Le géant américain Google a décidé des suspendre ses services à destination du fabricant chinois de téléphones, Huawei. Cela fait suite au décret de l’administration Trump, interdisant les entreprises américaines à collaborer avec les sociétés « à risques ». Les applications phares de Google comme Youtube, Chrome, Gmail ne seront donc plus disponibles sur les appareils Huawei.

 C’était l’une des promesses de campagne de Donald Trump, « faire la guerre à la concurrence déloyale chinoise ». Depuis le début de son mandat, le président américain mène une politique commerciale sévère envers la Chine : hausse des taxes sur les importations chinoises, relocalisation d’entreprises aux Etats-Unis sous peine de sanction financière et maintenant Google qui suspend ses activités avec Huawei. Petit à petit, les contours d’une nouvelle guerre froide se dessinent entre les Etats-Unis et la Chine.

Après la chute de l’Union Soviétique en 1991, le modèle libéral avait gagné. Même la Chine avait auparavant abandonné l’économie planifiée communiste pour l’économie de marché. Cela a permis à la Chine, au fil des années de quitter son statut de pays sous-développé pour devenir une forte puissance économique mondiale. Toutefois la Chine demeure un Etat autoritaire. Intégré à l’OMC en 2001, les pays occidentaux ont tenté de refréner la montée en puissance de la Chine par le biais de sanctions économiques. Paradoxal, quand on sait que les occidentaux ont justement contribué à la progression économique de la Chine. En effet, en délocalisant leurs entreprises pour profiter des faibles coûts de la main d’œuvre chinoise, les entreprises occidentales ont permis un transfert de technologie et de compétences vers les entreprises chinoises. Et comme le rappelait le Britannique Martin Jacques dans son livre When China Rules the World: The End of the Western World and the Birth of a New Global Order publié en 2009, « en devenant une puissance globale, la Chine aura tendance à voir le monde à travers les prismes de sa propre histoire et cherchera à « reconfigurer le monde à son image». Comme l’URSS avait tenté de le faire par le passé.
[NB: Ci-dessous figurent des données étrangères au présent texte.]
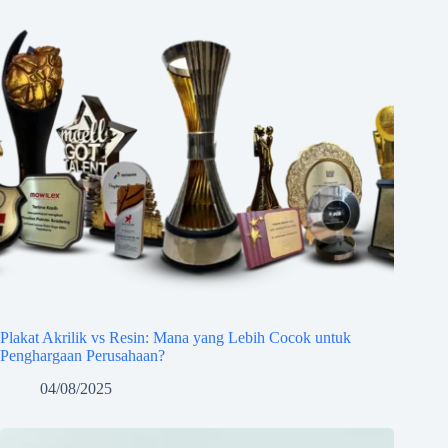
Plakat Akrilik vs Resin: Mana yang Lebih Cocok untuk
Penghargaan Perusahaan?
04/08/2025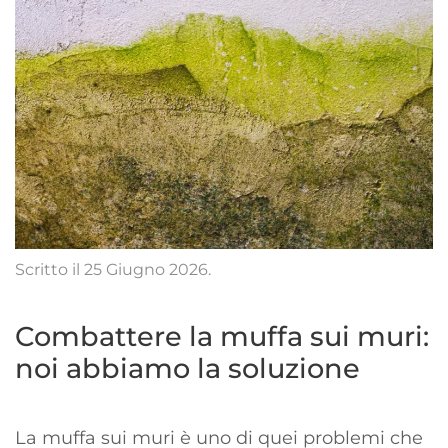
Scritto il
25 Giugno 2026
.
Combattere la muffa sui muri:
noi abbiamo la soluzione
La muffa sui muri è uno di quei problemi che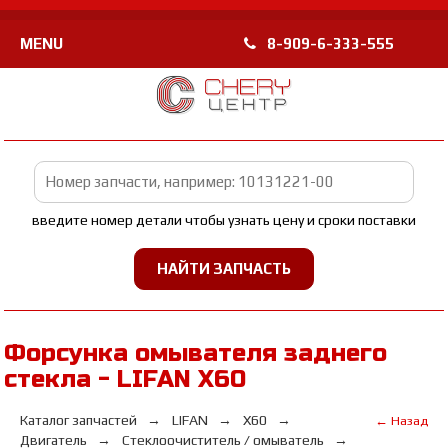
MENU
8-909-6-333-555
введите номер детали чтобы узнать цену и сроки поставки
Форсунка омывателя заднего
стекла - LIFAN Х60
Каталог запчастей
LIFAN
Х60
← Назад
Двигатель
Стеклоочиститель / омыватель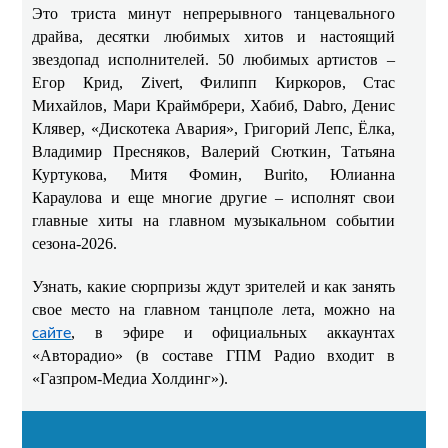
Это триста минут непрерывного танцевального
драйва, десятки любимых хитов и настоящий
звездопад исполнителей. 50 любимых артистов –
Егор Крид
, Zivert, Филипп Киркоров, Стас
Михайлов, Мари Краймбрери, Хабиб, Dabro, Денис
Клявер, «Дискотека Авария», Григорий Лепс, Ёлка,
Владимир Пресняков, Валерий Сюткин, Татьяна
Куртукова, Митя Фомин, Burito, Юлианна
Караулова и еще многие другие
– исполнят свои
главные хиты на главном музыкальном событии
сезона-2026.
Узнать, какие сюрпризы ждут зрителей и как занять
свое место на главном танцполе лета, можно на
, в эфире и официальных аккаунтах
сайте
«Авторадио» (в составе ГПМ Радио входит в
«Газпром-Медиа Холдинг»).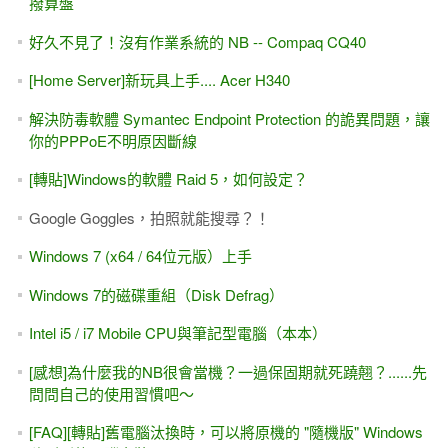
撥算盤
好久不見了！沒有作業系統的 NB -- Compaq CQ40
[Home Server]新玩具上手.... Acer H340
解決防毒軟體 Symantec Endpoint Protection 的詭異問題，讓
你的PPPoE不明原因斷線
[轉貼]Windows的軟體 Raid 5，如何設定？
Google Goggles，拍照就能搜尋？！
Windows 7 (x64 / 64位元版）上手
Windows 7的磁碟重組（Disk Defrag）
Intel i5 / i7 Mobile CPU與筆記型電腦（本本）
[感想]為什麼我的NB很會當機？一過保固期就死蹺翹？......先
問問自己的使用習慣吧～
[FAQ][轉貼]舊電腦汰換時，可以將原機的 "隨機版" Windows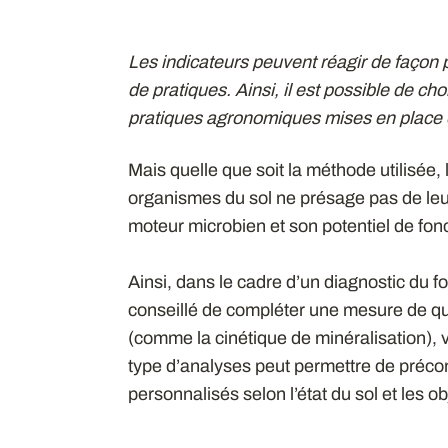
Les indicateurs peuvent réagir de faço
de pratiques. Ainsi, il est possible de c
pratiques agronomiques mises en place 
Mais quelle que soit la méthode utilisée
organismes du sol ne présage pas de leur a
moteur microbien et son potentiel de fo
Ainsi, dans le cadre d’un diagnostic du f
conseillé de compléter une mesure de qu
(comme la cinétique de minéralisation), 
type d’analyses peut permettre de préco
personnalisés selon l’état du sol et les obj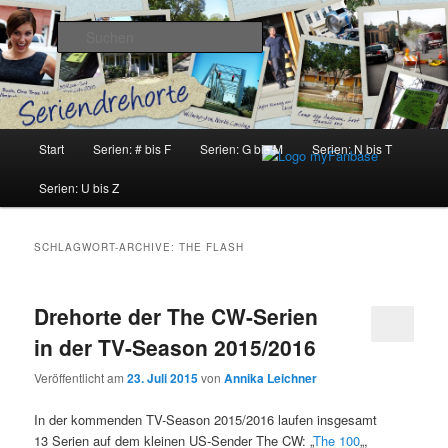
Zum
Zum
Inhalt
sekundären
Suchen
wechseln
Inhalt
wechseln
Seriendrehorte
Hauptmenü
Start
Serien: # bis F
Serien: G bis M
Serien: N bis T
Serien: U bis Z
SCHLAGWORT-ARCHIVE:
THE FLASH
Drehorte der The CW-Serien
in der TV-Season 2015/2016
Veröffentlicht am
23. Juli 2015
von
Annika Leichner
In der kommenden TV-Season 2015/2016 laufen insgesamt
13 Serien auf dem kleinen US-Sender The CW: „
The 100
„,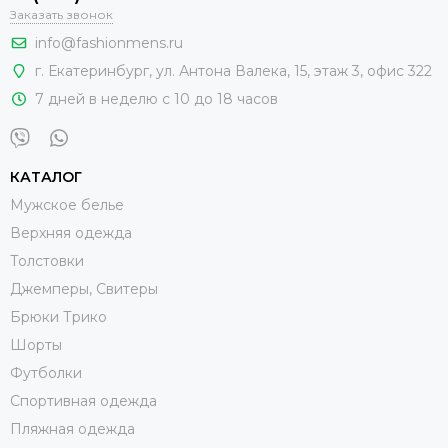
Заказать звонок
info@fashionmens.ru
г. Екатеринбург
,
ул. Антона Валека, 15
, этаж 3, офис 322
7 дней в неделю с 10 до 18 часов
КАТАЛОГ
Мужское белье
Верхняя одежда
Толстовки
Джемперы, Свитеры
Брюки Трико
Шорты
Футболки
Спортивная одежда
Пляжная одежда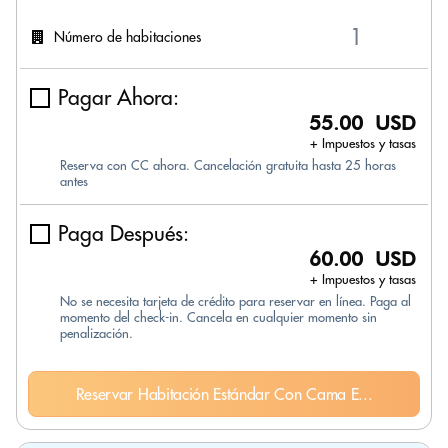
Número de habitaciones
Pagar Ahora:
55.00 USD
+ Impuestos y tasas
Reserva con CC ahora. Cancelación gratuita hasta 25 horas
antes
Paga Después:
60.00 USD
+ Impuestos y tasas
No se necesita tarjeta de crédito para reservar en línea. Paga al
momento del check-in. Cancela en cualquier momento sin
penalización.
Reservar Habitación Estándar Con Cama E...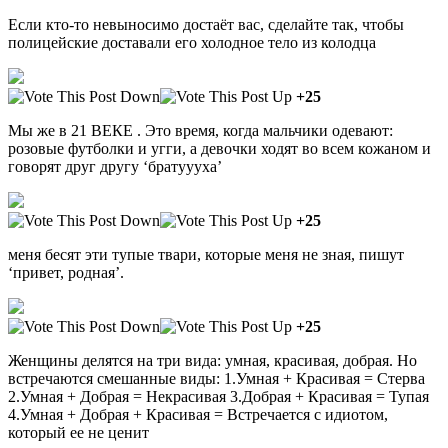
Если кто-то невыносимо достаёт вас, сделайте так, чтобы
полицейские доставали его холодное тело из колодца
+25
Мы же в 21 ВЕКЕ . Это время, когда мальчики одевают:
розовые футболки и угги, а девочки ходят во всем кожаном и
говорят друг другу ‘братуууха’
+25
меня бесят эти тупые твари, которые меня не зная, пишут
‘привет, родная’.
+25
Женщины делятся на три вида: умная, красивая, добрая. Но
встречаются смешанные виды: 1.Умная + Красивая = Стерва
2.Умная + Добрая = Некрасивая 3.Добрая + Красивая = Тупая
4.Умная + Добрая + Красивая = Встречается с идиотом,
который ее не ценит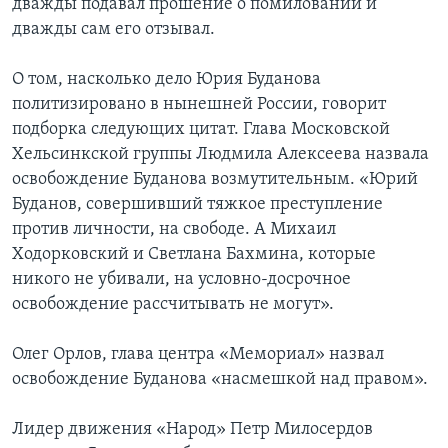
дважды подавал прошение о помиловании и
дважды сам его отзывал.
О том, насколько дело Юрия Буданова
политизировано в нынешней России, говорит
подборка следующих цитат. Глава Московской
Хельсинкской группы Людмила Алексеева назвала
освобождение Буданова возмутительным. «Юрий
Буданов, совершивший тяжкое преступление
против личности, на свободе. А Михаил
Ходорковский и Светлана Бахмина, которые
никого не убивали, на условно-досрочное
освобождение рассчитывать не могут».
Олег Орлов, глава центра «Мемориал» назвал
освобождение Буданова «насмешкой над правом».
Лидер движения «Народ» Петр Милосердов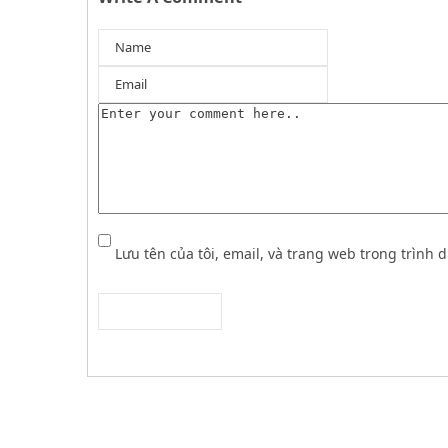
Lưu tên của tôi, email, và trang web trong trình d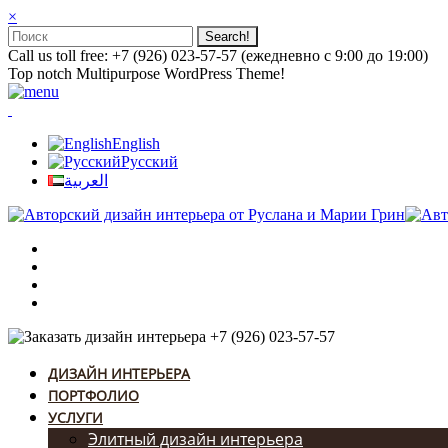
×
Call us toll free: +7 (926) 023-57-57 (ежедневно с 9:00 до 19:00)
Top notch Multipurpose WordPress Theme!
English
Русский
العربية
+7 (926) 023-57-57
ДИЗАЙН ИНТЕРЬЕРА
ПОРТФОЛИО
УСЛУГИ
Элитный дизайн интерьера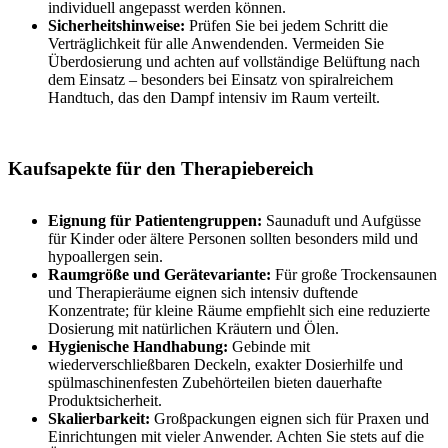
individuell angepasst werden können.
Sicherheitshinweise:
Prüfen Sie bei jedem Schritt die
Verträglichkeit für alle Anwendenden. Vermeiden Sie
Überdosierung und achten auf vollständige Belüftung nach
dem Einsatz – besonders bei Einsatz von spiralreichem
Handtuch, das den Dampf intensiv im Raum verteilt.
Kaufsapekte für den Therapiebereich
Eignung für Patientengruppen:
Saunaduft und Aufgüsse
für Kinder oder ältere Personen sollten besonders mild und
hypoallergen sein.
Raumgröße und Gerätevariante:
Für große Trockensaunen
und Therapieräume eignen sich intensiv duftende
Konzentrate; für kleine Räume empfiehlt sich eine reduzierte
Dosierung mit natürlichen Kräutern und Ölen.
Hygienische Handhabung:
Gebinde mit
wiederverschließbaren Deckeln, exakter Dosierhilfe und
spülmaschinenfesten Zubehörteilen bieten dauerhafte
Produktsicherheit.
Skalierbarkeit:
Großpackungen eignen sich für Praxen und
Einrichtungen mit vieler Anwender. Achten Sie stets auf die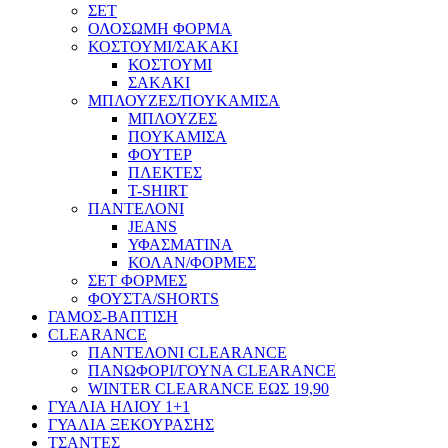
ΣΕΤ
ΟΛΟΣΩΜΗ ΦΟΡΜΑ
ΚΟΣΤΟΥΜΙ/ΣΑΚΑΚΙ
ΚΟΣΤΟΥΜΙ
ΣΑΚΑΚΙ
ΜΠΛΟΥΖΕΣ/ΠΟΥΚΑΜΙΣΑ
ΜΠΛΟΥΖΕΣ
ΠΟΥΚΑΜΙΣΑ
ΦΟΥΤΕΡ
ΠΛΕΚΤΕΣ
T-SHIRT
ΠΑΝΤΕΛΟΝΙ
JEANS
ΥΦΑΣΜΑΤΙΝΑ
ΚΟΛΑΝ/ΦΟΡΜΕΣ
ΣΕΤ ΦΟΡΜΕΣ
ΦΟΥΣΤΑ/SHORTS
ΓΑΜΟΣ-ΒΑΠΤΙΣΗ
CLEARANCE
ΠΑΝΤΕΛΟΝΙ CLEARANCE
ΠΑΝΩΦΟΡΙ/ΓΟΥΝΑ CLEARANCE
WINTER CLEARANCE ΕΩΣ 19,90
ΓΥΑΛΙΑ ΗΛΙΟΥ 1+1
ΓΥΑΛΙΑ ΞΕΚΟΥΡΑΣΗΣ
ΤΣΑΝΤΕΣ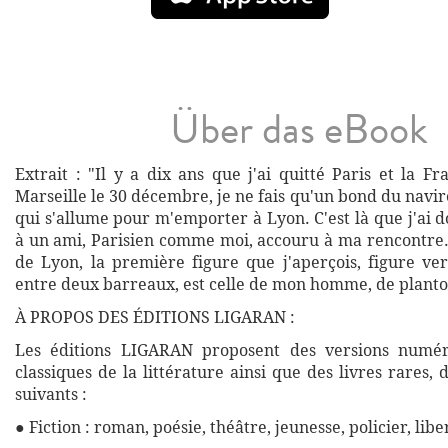
Über das eBook
Extrait : "Il y a dix ans que j'ai quitté Paris et la 
Marseille le 30 décembre, je ne fais qu'un bond du navi
qui s'allume pour m'emporter à Lyon. C'est là que j'ai
à un ami, Parisien comme moi, accouru à ma rencontre
de Lyon, la première figure que j'aperçois, figure ver
entre deux barreaux, est celle de mon homme, de planto
À PROPOS DES ÉDITIONS LIGARAN :
Les éditions LIGARAN proposent des versions numé
classiques de la littérature ainsi que des livres rares,
suivants :
● Fiction : roman, poésie, théâtre, jeunesse, policier, libe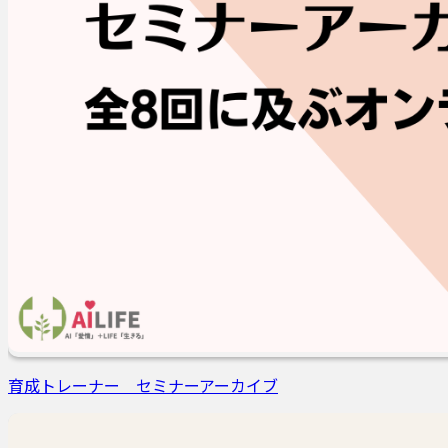
育成トレーナー セミナーアーカイブ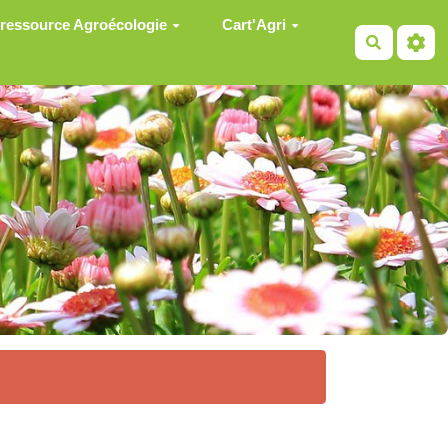
 ressource Agroécologie
Cart'Agri
Recherch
Mais là, il ne s’agit pas d’un conflit idéologique mais bien d’une guerre commerciale. Si l’émergence de la Chine a pu servir les intérêts économiques par le passé, l’administration Trump a choisi de réagir.

Google et Huawei ne sont qu’un exemple parmi tant d’autres. Il est important de rappeler que dès le début de son mandat, Donald Trump a provoqué la Chine en ayant des entretiens téléphoniques avec Tsai Ing-wen, la présidente de Taiwan, violant la politique de la Chine unique. Par ailleurs, Donald Trump accuse de manière saugrenue, la Chine d’avoir « inventé » le réchauffement climatique.

Avec ses nombreux décrets anti-chinois, le président Trump entend bien freiner l’émergence de la Chine au niveau mondial. Comme avec l’URSS, Donald Trump utilise le Soft Power. Pas de conflit armé direct, mais simplement une lutte d’influence avec des moyens non coercitifs.

Quoi qu’il en soit, le spectre d’une nouvelle guerre froide plane encore une fois sur les acteurs du commerce international. La guerre commerciale est plus que jamais lancée.